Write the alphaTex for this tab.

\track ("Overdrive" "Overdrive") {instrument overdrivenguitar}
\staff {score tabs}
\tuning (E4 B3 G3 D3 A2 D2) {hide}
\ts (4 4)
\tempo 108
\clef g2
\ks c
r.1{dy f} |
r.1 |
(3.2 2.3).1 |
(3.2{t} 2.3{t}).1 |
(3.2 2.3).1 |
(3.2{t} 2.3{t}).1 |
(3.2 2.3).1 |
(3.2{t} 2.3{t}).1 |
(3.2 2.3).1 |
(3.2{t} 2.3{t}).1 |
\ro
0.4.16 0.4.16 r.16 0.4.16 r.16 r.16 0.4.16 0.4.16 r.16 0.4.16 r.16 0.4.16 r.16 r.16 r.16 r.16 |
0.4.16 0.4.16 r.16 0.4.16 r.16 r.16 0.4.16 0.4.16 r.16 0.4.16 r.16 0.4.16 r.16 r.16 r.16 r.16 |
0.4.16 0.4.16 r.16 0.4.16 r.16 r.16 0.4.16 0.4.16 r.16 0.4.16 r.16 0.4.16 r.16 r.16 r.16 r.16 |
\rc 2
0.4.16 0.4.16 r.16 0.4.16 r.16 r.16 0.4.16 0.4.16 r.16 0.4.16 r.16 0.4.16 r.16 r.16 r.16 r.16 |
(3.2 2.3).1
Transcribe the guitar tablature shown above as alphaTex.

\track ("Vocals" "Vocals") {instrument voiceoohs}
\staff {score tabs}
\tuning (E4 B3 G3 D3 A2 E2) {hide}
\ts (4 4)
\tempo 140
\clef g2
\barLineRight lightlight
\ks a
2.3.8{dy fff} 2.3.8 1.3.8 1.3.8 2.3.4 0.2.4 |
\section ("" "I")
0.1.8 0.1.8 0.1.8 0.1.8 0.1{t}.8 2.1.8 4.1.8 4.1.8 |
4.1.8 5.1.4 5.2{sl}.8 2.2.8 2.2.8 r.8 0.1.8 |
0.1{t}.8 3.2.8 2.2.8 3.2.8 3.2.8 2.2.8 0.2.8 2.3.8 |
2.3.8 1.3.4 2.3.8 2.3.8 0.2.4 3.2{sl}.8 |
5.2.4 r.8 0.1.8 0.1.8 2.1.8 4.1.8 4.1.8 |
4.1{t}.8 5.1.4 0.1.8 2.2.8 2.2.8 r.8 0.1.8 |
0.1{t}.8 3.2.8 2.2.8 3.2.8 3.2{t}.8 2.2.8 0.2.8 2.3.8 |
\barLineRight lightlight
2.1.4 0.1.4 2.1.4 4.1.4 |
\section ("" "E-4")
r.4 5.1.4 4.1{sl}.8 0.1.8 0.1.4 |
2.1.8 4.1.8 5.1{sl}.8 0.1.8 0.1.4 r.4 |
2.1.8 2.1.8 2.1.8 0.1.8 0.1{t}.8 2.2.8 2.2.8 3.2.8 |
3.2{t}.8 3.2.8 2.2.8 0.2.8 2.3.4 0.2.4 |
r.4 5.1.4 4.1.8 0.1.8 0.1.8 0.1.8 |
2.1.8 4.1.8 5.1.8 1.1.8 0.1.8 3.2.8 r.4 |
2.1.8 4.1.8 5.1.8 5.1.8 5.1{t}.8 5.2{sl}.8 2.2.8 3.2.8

= = =

## [Problem statement]
How many of the lines above contain the string "alphaTex"? Reply with the number alone.

## [Written response]
2